What it adds: fragment-conditional generation (keep this scaffold, regrow the side chain) without leaving the SMILES grammar — a SAFE string is also a valid SMILES once the attachment indices are resolved.
Side-by-side
Two molecules, every notation we have a tool for. Ethanol shows the trivial case — three atoms, no aromaticity, no stereo, no fragments to slice — so most rows agree. Aspirin (acetylsalicylic acid, 21 atoms) is the smallest molecule where the algorithms start to diverge: the ring forces a choice between aromatic perception and Kekulé bonds, and SAFE has enough cuttable bonds to actually fragment. Each row is verified against its reference implementation: the SMILES family via RDKit 2026.3.1, SELFIES via selfies==2.1.1, DeepSMILES via deepsmiles==1.0.1, Group SELFIES via group-selfies with the essential alphabet, SAFE via safe-mol. WLN follows Smith's encoding rules: Q is hydroxyl, V is a carbonyl, R is a phenyl, B is the ortho-position locant on a ring. Balsa retains the SMILES character syntax for its base language; the canonical SMILES is also the canonical Balsa string.
| Notation | Year | Kind | Ethanol | Aspirin | What it adds |
|---|---|---|---|---|---|
| WLN | 1949 | Notation | Q2 | QVR BOV1 | Typewriter-friendly graph encoding |
| CAS-RN | 1965 | Identifier | 64-17-5 | 50-78-2 | Institutional registry; bottle labels |
| IUPAC name | 1979+ | Identifier | ethanol | 2-acetyloxybenzoic acid | Human-readable; verifiable by hand |
| SMILES | 1988 | Notation | CCO | CC(=O)Oc1ccccc1C(=O)O | Human-typeable graph traversal |
| Canonical SMILES (RDKit) | 1989+ | Notation | CCO | CC(=O)Oc1ccccc1C(=O)O | Lowercase aromatic perception |
| Canonical SMILES (PubChem/OEChem) | 1989+ | Notation | CCO | CC(=O)OC1=CC=CC=C1C(=O)O | Kekulé form — same molecule, different bytes |
| InChI | 2005 | Identifier | InChI=1S/C2H6O/c1-2-3/h3H,2H2,1H3 | InChI=1S/C9H8O4/c1-6(10)13-8-5-3-2-4-7(8)9(11)12/h2-5H,1H3,(H,11,12) | Cross-toolkit canonical identity |
| InChIKey | 2007 | Identifier | LFQSCWFLJHTTHZ-UHFFFAOYSA-N | BSYNRYMUTXBXSQ-UHFFFAOYSA-N | Fixed-length hash of InChI |
| DeepSMILES | 2018 | Notation | CCO | CC=O)Occcccc6C=O)O | Mutation-friendlier SMILES retrofit |
| SELFIES | 2020 | Notation | [C][C][O] | [C][C][=Branch1][C][=O][O][C][=C][C][=C][C][=C][Ring1][=Branch1][C][=Branch1][C][=O][O] | Closed grammar; every string decodes |
| Balsa | 2022 | Notation | CCO | CC(=O)Oc1ccccc1C(=O)O | Formally specified SMILES dialect |
| Group SELFIES | 2023 | Notation | [C][C][O] | [C][C][=Branch][=O][pop][O][C][=C][C][=C][C][=C][Branch][C][=Branch][=O][pop][O][pop][Ring1][=Branch] | Shorter sequences; drug-like priors |
| SAFE | 2024 | Notation | CCO | c13ccccc14.CC2=O.C4(=O)O.O23 | Scaffold-conditional generation |
Bringing them together
Every line on the table above is the same molecule, written by a different tribe — archivists, chemists, ML researchers, polymer engineers, drug-design labs. Each one was right, locally, for the problem it solved. The cost is paid later: a chemist looking up RYYVLZVUVIJVGH-UHFFFAOYSA-N in PubChem, a chemist who only knows it as caffeine, and a chemist whose pipeline emits [C][N][C][=Branch1]… are all asking the same question and getting different answers from the same database.

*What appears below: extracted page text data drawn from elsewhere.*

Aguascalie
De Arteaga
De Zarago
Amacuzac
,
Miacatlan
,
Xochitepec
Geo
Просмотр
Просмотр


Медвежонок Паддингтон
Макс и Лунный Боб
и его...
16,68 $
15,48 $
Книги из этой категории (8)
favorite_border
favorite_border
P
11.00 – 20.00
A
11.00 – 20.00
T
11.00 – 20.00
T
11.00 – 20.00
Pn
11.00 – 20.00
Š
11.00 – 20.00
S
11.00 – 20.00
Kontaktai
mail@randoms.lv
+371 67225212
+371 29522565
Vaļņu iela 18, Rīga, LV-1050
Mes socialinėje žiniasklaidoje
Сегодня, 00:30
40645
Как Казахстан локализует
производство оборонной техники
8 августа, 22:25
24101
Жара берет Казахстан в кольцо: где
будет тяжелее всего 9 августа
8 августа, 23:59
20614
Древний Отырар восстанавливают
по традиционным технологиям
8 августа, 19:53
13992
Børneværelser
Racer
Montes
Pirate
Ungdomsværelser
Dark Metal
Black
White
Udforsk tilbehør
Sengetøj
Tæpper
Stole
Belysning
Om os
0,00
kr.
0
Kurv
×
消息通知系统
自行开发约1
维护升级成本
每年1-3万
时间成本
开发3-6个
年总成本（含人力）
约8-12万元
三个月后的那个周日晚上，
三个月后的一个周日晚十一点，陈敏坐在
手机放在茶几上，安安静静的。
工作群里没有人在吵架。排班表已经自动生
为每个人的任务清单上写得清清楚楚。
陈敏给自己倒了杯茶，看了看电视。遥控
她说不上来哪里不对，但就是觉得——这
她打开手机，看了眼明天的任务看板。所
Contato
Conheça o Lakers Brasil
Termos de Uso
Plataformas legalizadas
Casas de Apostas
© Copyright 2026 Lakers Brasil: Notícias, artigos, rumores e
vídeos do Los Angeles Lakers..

chempirical exists to take that cost back. The work in flight: a bespoke graph-shaped database engine for molecules — indexed natively on connectivity, not on pre-canonicalised strings — sitting underneath a single search box that accepts every notation on this page. SMILES, InChI, InChIKey, CAS, IUPAC, SMARTS: type any one and land on the same record. Behind the search box, the same chemistry library runs in two places — a high-speed server build for indexing, deduplication, and bulk processing, and a WebAssembly build that ships to the browser so parsing, canonicalisation, and substructure search happen client-side, with no round-trip.
The end state we are building toward: every notation on this page is an interchangeable surface, the underlying graph is the source of truth, and the tribes never have to argue about it again.
The good news about chemistry notations is that there are so many to choose from.